Sorry if that offends and please feel free to ignore me. I just thought it needed saying.

Cheers

Wolfie


Boyfriend is a big baby...

Post 38

Rainbow

The fact is, she's hardly likely to get impartial advice from her boyfriend when he is the cause of all her problems!!


Boyfriend is a big baby...

Post 39

a girl called Ben

Wolfie

She *has* tried talking it through with her partner:

"Yesterday i started question him, quitely, and he said he couldnt believe i would challange him like that. So i started crying (i hardly ever do, HE does all the time thou) and then he says, oh stop your crying, grow up! You are always feeling so sorry for yourself!! its p**sing me off!!!!"

Enough said?

Ben


Boyfriend is a big baby...

Post 40

GreyDesk

This guy sounds a little like my father. The ages and the age gap are similar and the childishness on the male side is very familiar.
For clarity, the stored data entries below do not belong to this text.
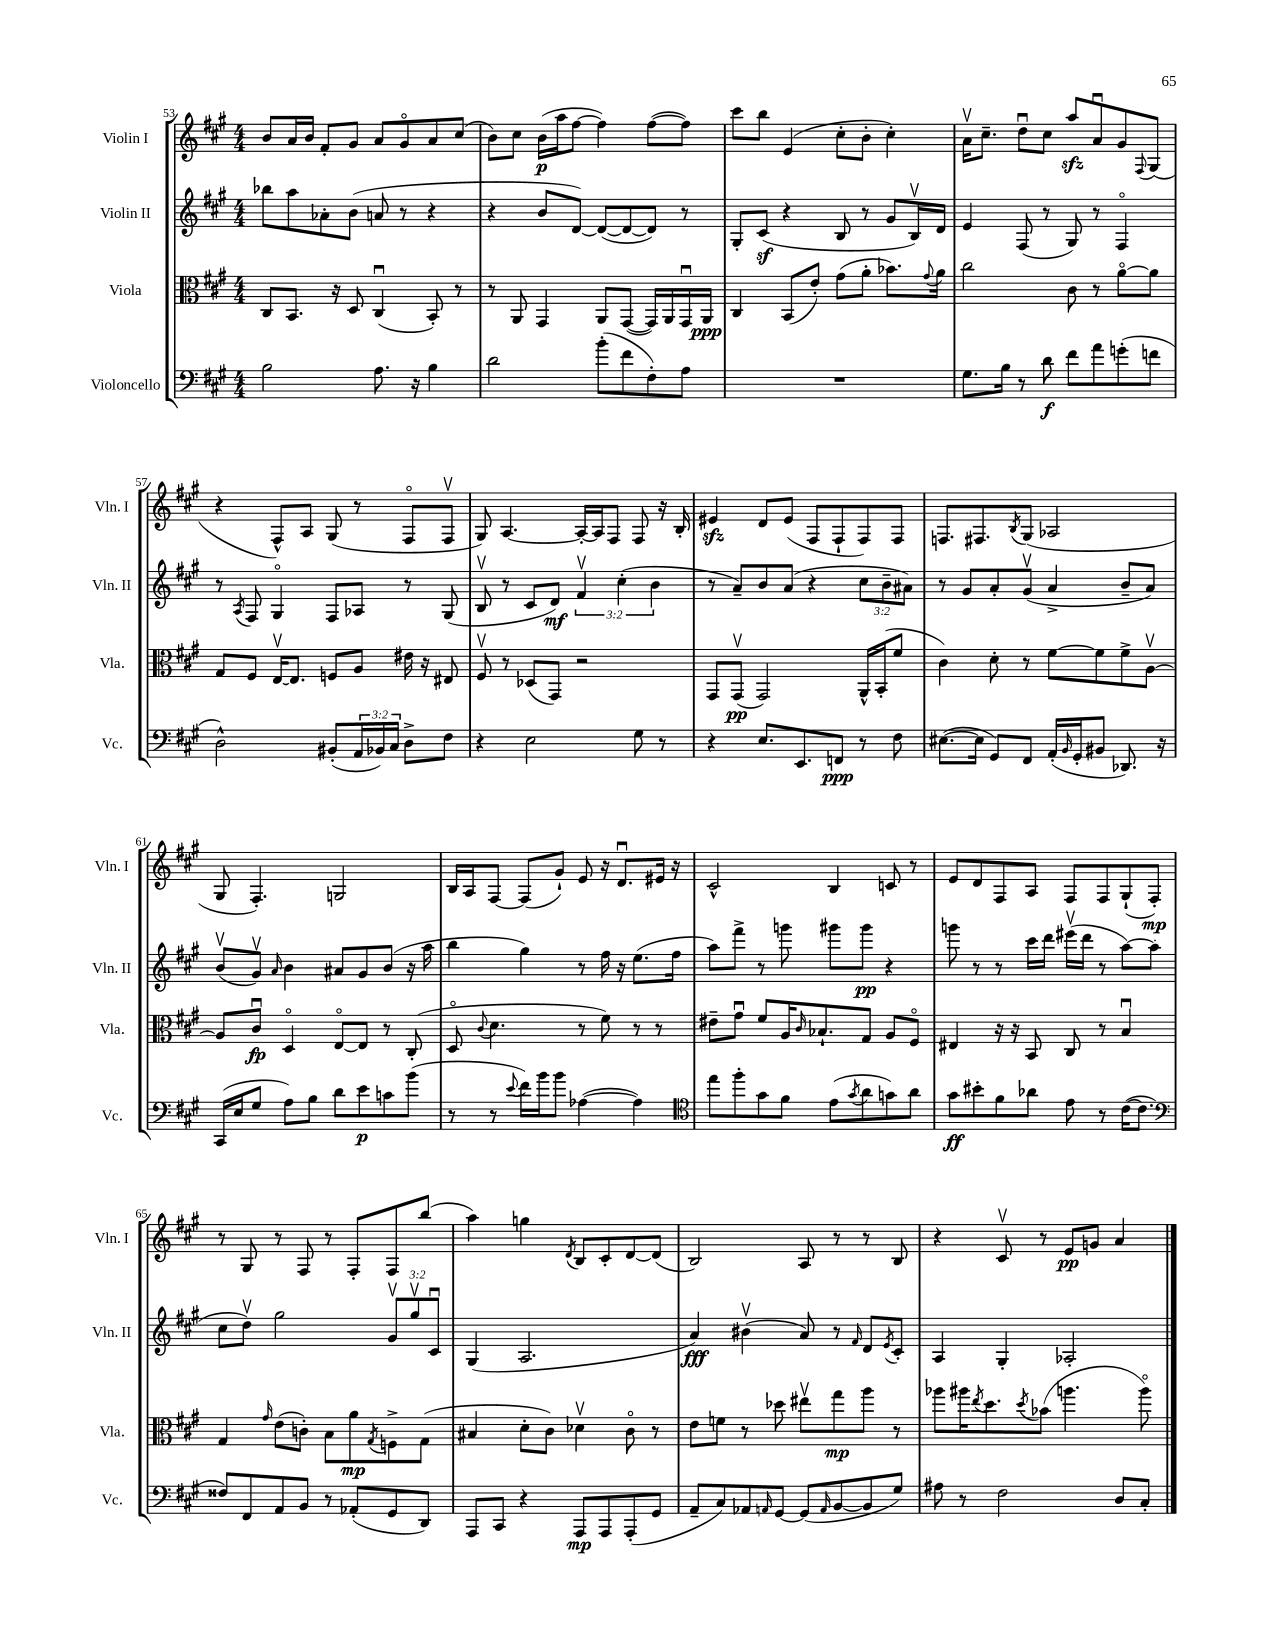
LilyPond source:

<<
\new StaffGroup <<
\new Staff = "s0" \with { instrumentName = "Violin I" shortInstrumentName = "Vln. I" } {
    \clef treble \key a \major \numericTimeSignature \time 4/4
    b'8 a'16 b'16 fis'8-. gis'8 a'8 gis'8\flageolet a'8 cis''8( |
    b'8) cis''8 b'16\p( a''16 fis''8~ fis''4) fis''8~( fis''8) |
    cis'''8 b''8 e'4( cis''8-. b'8-. cis''4-.) |
    a'16\upbow cis''8.-- d''8\downbow cis''8 a''8\sfz a'8\downbow gis'8 \appoggiatura { fis8 } gis8( |
    r4 fis8-^) a8 gis8( r8 fis8\flageolet fis8\upbow |
    gis8) a4.~ a16~-. a16 fis8 fis8 r16 b16-. |
    eis'4\sfz d'8 eis'8( fis8 fis8-! fis8) fis8 |
    f8. fis8. \acciaccatura { b8 } gis8( aes2 |
    gis8 fis4.-.) g2 |
    b16 a16 fis8~ fis8( gis'8-!) e'8 r16 d'8.\downbow eis'16 r16 |
    cis'2-^ b4 c'8 r8 |
    e'8 d'8 fis8 a8 fis8 fis8 gis8-!( fis8-.\mp) |
    r8 gis8 r8 fis8 r8 fis8-. fis8 b''8( |
    a''4) g''4 \acciaccatura { d'8 } b8 cis'8-. d'8~ d'8( |
    b2) a8 r8 r8 b8 |
    r4 cis'8\upbow r8 e'8\pp g'8 a'4 \bar "|." |
}
\new Staff = "s1" \with { instrumentName = "Violin II" shortInstrumentName = "Vln. II" } {
    \clef treble \key a \major \numericTimeSignature \time 4/4 \override Staff.TupletNumber.text = #tuplet-number::calc-fraction-text
    bes''8 a''8 aes'8-. b'8( a'8 r8 r4 |
    r4 b'8 d'8~) d'8~( d'8~ d'8) r8 |
    gis8-. cis'8\sf( r4 b8 r8 gis'8 b16\upbow) d'16 |
    e'4 fis8( r8 gis8) r8 fis4\flageolet |
    r8 \acciaccatura { a8 } fis8 gis4\flageolet fis8 aes8 r8 gis8( |
    b8\upbow r8 cis'8 d'8\mf) \tuplet 3/2 { fis'4\upbow cis''4-.( b'4 } |
    r8 a'8--) b'8 a'8( r4 \tuplet 3/2 { cis''8 b'8-- ais'8) } |
    r8 gis'8 a'8-. gis'8\upbow( a'4-> b'8-- a'8) |
    b'8\upbow( gis'8\upbow) \grace { a'16 } b'4 ais'8 gis'8 b'8( r16 a''16 |
    b''4 gis''4) r8 fis''16 r16 e''8.( fis''16 |
    a''8) fis'''8-> r8 g'''8 gis'''8 gis'''8\pp r4 |
    g'''8 r8 r8 cis'''16 d'''16 eis'''16\upbow( d'''16 r8 a''8~) a''8( |
    cis''8 d''8\upbow) gis''2 \tuplet 3/2 { gis'8\upbow gis''8\upbow cis'8\downbow } |
    gis4( a2. |
    a'4\fff) bis'4\upbow( a'8) r8 \grace { fis'16 } d'8 \acciaccatura { e'8 } cis'8-. |
    a4 gis4-. aes2-. \bar "|." |
}
\new Staff = "s2" \with { instrumentName = "Viola" shortInstrumentName = "Vla." } {
    \clef alto \key a \major \numericTimeSignature \time 4/4
    cis8 b,8. r16 d8 cis4\downbow( b,8-.) r8 |
    r8 a,8 gis,4 a,8 gis,8~( gis,16) a,16 gis,16\downbow a,16\ppp |
    cis4 b,8( e'8-.) gis'8( a'8-. bes'8.) \appoggiatura { gis'8 } a'16 |
    cis''2 cis'8 r8 a'8~\flageolet a'8 |
    gis8 fis8 e16~\upbow e8. f8 a8 eis'16 r16 eis8 |
    fis8\upbow r8 des8( gis,8) r2 |
    gis,8 gis,8\upbow\pp( gis,2) a,16-^ b,16-.( fis'8 |
    cis'4) d'8-. r8 fis'8~ fis'8 fis'8-> a8~\upbow |
    a8 cis'8\downbow\fp d4\flageolet e8~\flageolet e8 r8 cis8-.( |
    d8\flageolet \appoggiatura { cis'8 } d'4. r8 fis'8) r8 r8 |
    eis'8-- gis'8\downbow fis'8 a16 \grace { cis'16 } bes8.-! gis8 a8 fis8\flageolet |
    eis4 r16 r16 b,8 cis8 r8 b4\downbow |
    gis4 \grace { gis'16 } e'8( c'8-.) b8 a'8\mp \acciaccatura { gis8 } f8-> gis8( |
    bis4 d'8-. cis'8) des'4\upbow cis'8\flageolet r8 |
    e'8 f'8 r8 des''8 eis''8\upbow gis''8\mp a''8 r8 |
    aes''8 ais''16 \acciaccatura { e''8 } d''8. \acciaccatura { d''8 } bes'8( a''4. a''8\flageolet) \bar "|." |
}
\new Staff = "s3" \with { instrumentName = "Violoncello" shortInstrumentName = "Vc." } {
    \clef bass \key a \major \numericTimeSignature \time 4/4 \override Staff.TupletNumber.text = #tuplet-number::calc-fraction-text
    b2 a8. r16 b4 |
    d'2 b'8-.( fis'8 fis8-.) a8 |
    R1 |
    gis8. b16 r8 d'8\f fis'8 a'8 g'8-.( f'8 |
    d2-^) bis,8-.( \tuplet 3/2 { a,16 bes,16) cis16 } d8-> fis8 |
    r4 e2 gis8 r8 |
    r4 e8. e,8. f,8\ppp r8 fis8 |
    eis8.~( eis16 gis,8) fis,8 a,16-.( \grace { b,16 } gis,16-. bis,8 des,8.) r16 |
    cis,16( e16 gis8 a8) b8 d'8 e'8\p c'8 b'8( |
    r8 r8 \appoggiatura { e'8 } fis'16) b'16 b'8 aes4~( aes4) |
    \clef tenor e''8 fis''8-. gis'8 fis'8 e'8( \acciaccatura { gis'8 } a'8 g'8) a'8 |
    gis'8\ff bis'8-. fis'8 aes'8 e'8 r8 cis'16~( cis'8. |
    \clef bass fisis8) fis,8 a,8 b,8 r8 aes,8-.( gis,8 d,8) |
    a,,8 cis,8 r4 a,,8\mp a,,8 a,,8-.( gis,8 |
    a,8-- cis8) aes,8 \grace { a,16 } gis,8~ gis,8( \grace { a,16 } b,8~ b,8 gis8) |
    ais8 r8 fis2 d8 cis8-. \bar "|." |
}
>>
>>
\layout { \context { \Score currentBarNumber = #53 } }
It took my mother 7 years to leave him and a whole lot longer to rebuild her self esteem, with the added problem of a child in tow.

I don't want to give snap advise that this or that is the answer to your problems. But I will say two things. One don't get pregnant until things are sorted out one way or another. Kids, whilst wonderful in themselves, just complicate things horribly. And second take up agcBen's offer of off site contact, as there is a woman with plenty of experience of life and some sound ideas.